*** Opening Record excerpts ***
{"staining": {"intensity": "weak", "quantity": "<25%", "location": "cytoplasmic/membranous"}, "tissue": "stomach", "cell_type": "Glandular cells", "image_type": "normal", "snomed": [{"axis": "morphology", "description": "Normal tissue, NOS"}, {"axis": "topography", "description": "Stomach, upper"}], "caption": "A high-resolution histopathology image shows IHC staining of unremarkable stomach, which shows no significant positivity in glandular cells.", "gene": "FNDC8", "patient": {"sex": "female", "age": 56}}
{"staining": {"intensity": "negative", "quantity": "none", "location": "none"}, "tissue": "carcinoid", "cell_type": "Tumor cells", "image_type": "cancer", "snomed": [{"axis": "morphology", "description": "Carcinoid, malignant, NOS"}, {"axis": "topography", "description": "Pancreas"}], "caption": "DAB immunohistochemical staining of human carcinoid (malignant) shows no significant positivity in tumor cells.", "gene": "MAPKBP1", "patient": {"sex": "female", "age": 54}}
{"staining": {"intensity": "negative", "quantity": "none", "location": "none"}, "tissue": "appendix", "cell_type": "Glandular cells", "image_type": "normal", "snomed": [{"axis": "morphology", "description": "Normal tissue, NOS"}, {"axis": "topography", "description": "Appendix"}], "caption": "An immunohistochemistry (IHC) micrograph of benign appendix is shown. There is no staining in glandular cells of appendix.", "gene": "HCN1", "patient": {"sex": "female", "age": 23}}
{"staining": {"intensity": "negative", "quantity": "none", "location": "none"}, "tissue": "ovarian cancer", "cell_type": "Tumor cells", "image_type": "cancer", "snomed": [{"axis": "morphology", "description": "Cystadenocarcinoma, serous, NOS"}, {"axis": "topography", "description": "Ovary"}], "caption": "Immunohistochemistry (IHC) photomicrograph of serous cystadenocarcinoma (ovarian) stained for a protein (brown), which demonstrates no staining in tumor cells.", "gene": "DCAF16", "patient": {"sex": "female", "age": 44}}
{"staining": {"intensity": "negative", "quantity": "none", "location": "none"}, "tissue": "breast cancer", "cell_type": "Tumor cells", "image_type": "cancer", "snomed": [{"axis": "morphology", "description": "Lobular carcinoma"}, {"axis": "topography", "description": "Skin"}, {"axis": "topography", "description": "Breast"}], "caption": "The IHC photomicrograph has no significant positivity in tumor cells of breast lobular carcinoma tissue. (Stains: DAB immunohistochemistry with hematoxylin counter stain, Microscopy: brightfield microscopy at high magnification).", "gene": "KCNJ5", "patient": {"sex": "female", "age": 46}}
*** Closing Record excerpts ***
__Your assignment__
Report every line of the records that contains the word "shows".

__Result of the task__
{"staining": {"intensity": "weak", "quantity": "<25%", "location": "cytoplasmic/membranous"}, "tissue": "stomach", "cell_type": "Glandular cells", "image_type": "normal", "snomed": [{"axis": "morphology", "description": "Normal tissue, NOS"}, {"axis": "topography", "description": "Stomach, upper"}], "caption": "A high-resolution histopathology image shows IHC staining of unremarkable stomach, which shows no significant positivity in glandular cells.", "gene": "FNDC8", "patient": {"sex": "female", "age": 56}}
{"staining": {"intensity": "negative", "quantity": "none", "location": "none"}, "tissue": "carcinoid", "cell_type": "Tumor cells", "image_type": "cancer", "snomed": [{"axis": "morphology", "description": "Carcinoid, malignant, NOS"}, {"axis": "topography", "description": "Pancreas"}], "caption": "DAB immunohistochemical staining of human carcinoid (malignant) shows no significant positivity in tumor cells.", "gene": "MAPKBP1", "patient": {"sex": "female", "age": 54}}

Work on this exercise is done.